The Consul General of the People' s Republic of China in Perth, Wang Yiner Wednesday has led fresh calls for the establishment of a "fair and equitable" price mechanism for iron ore and a return to a rational iron ore price at a key international mining forum in Perth.
In a keynote speech to some of the world's leading miners at the Midwest International Mining Forum in Western Australia, Wang identified the volatile price of iron ore as a negative influence on both the Chinese steel industry, as well as the ongoing resource cooperation between China and Australia.
"So as to strengthen cooperation, (officials must) explore the possibility of establishing a fair and equitable price mechanism for iron ore and promote the return to rationality of the iron ore price, thus laying a solid foundation for the continuity, stabilization and deepening of cooperation between China- Australia mining industries over the coming decade," she said.
In Western Australia alone the resources industry was worth 107 billion Australian dollars in 2011 and the iron ore sector in particular is now the State's leading commodity, generating 62.8 billion Australian dollars in sales with shipments totaling 427 million tons. The great majority of that iron ore heads directly to China.
In 2002, China imported 42.78 million tons of iron ore from Australia, at an average price of only 15.8 U.S.dollars per ton. In 2011, Australia exported 300 million tons of iron ore to China, whereby the highest price had reached 180 U.S.dollars per ton in February 2011.

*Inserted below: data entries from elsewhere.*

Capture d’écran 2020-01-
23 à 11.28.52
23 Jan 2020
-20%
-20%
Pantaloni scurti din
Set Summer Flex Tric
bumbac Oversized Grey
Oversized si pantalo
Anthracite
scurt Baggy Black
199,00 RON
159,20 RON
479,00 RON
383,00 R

Wang said the continuing high price of iron ore is constantly eroding the room to move for the Chinese steel industry.
"This year, the steel industry in China is experiencing a hard time. If the condition for the iron and steel industry can not be improved, or if 'losses' occur over a long period of time, the demand and supply situation between overseas and Chinese steel enterprises will have to make adjustments, which in turn will lead to a frequent rise and fall in international iron ore prices. Ultimately this will harm both sides and lead to a 'lose-lose' situation," she said.

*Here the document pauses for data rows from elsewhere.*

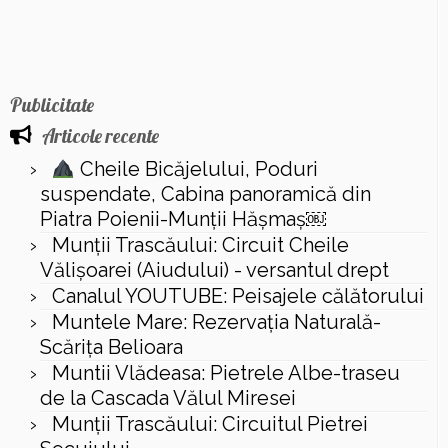
Publicitate
Articole recente
Cheile Bicăjelului, Poduri
suspendate, Cabina panoramică din
Piatra Poienii-Munții Hășmaș￼
Munții Trascăului: Circuit Cheile
Vălișoarei (Aiudului) - versantul drept
Canalul YOUTUBE: Peisajele călătorului
Muntele Mare: Rezervaţia Naturală-
Scăriţa Belioara
Muntii Vlădeasa: Pietrele Albe-traseu
de la Cascada Vălul Miresei
Munții Trascăului: Circuitul Pietrei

The comments were made at the Midwest International Mining Forum which aims to significantly raise the profile of the Australian Midwest iron ore industry and highlighting the significant economic, community and employment benefits that flow from multi-billion dollar Chinese resource investment projects.

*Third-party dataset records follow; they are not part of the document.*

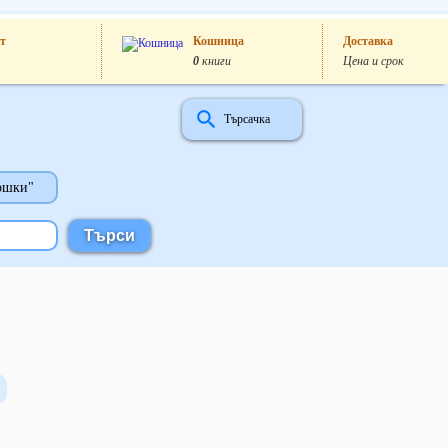
т
Кошница
Доставка
0
книги
Цена и срок
Търсачка
ошки"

Western Australian Premier Colin Barnett called the Midwest Region one of Australia's fastest growing resource areas.
"It is rapidly becoming a major new mining and economic zone not just for the state, but the country. At present, the region is home to around 40 investment projects and was responsible for resource sales of 2.5 billion U.S.dollars in 2011," Premier Barnett said.
An estimated 15 billion U.S.dollars in capital investment is planned for the region, for not only magnetite iron ore projects but also other commodities.
"An important factor contributing to the continued development of major projects in the Midwest of Western Australia is our favorable global reputation," the Premier said.
Western Australia ranked 11th out of 93 global jurisdictions in the Fraser Institute Survey as a destination of choice for mining investment.
However Wang Yiner reminded key iron ore miners and industry leaders that the free-flow of capital from China needed to be met with an equal openness from Australian government and regulators, where the relative complexity of the legal system has meant a steep learning curve for investors and prevented the Chinese from cutting through.
Despite the challenges, including Australia's troubling skills shortage, Wang remained confident in the future of the Chinese Australian resource cooperation, which stands on the shoulders of 40 years of diplomatic relations this year.
Western Australia owns the richest mineral resources and commands almost 80 percent of Chinese investment in Australia.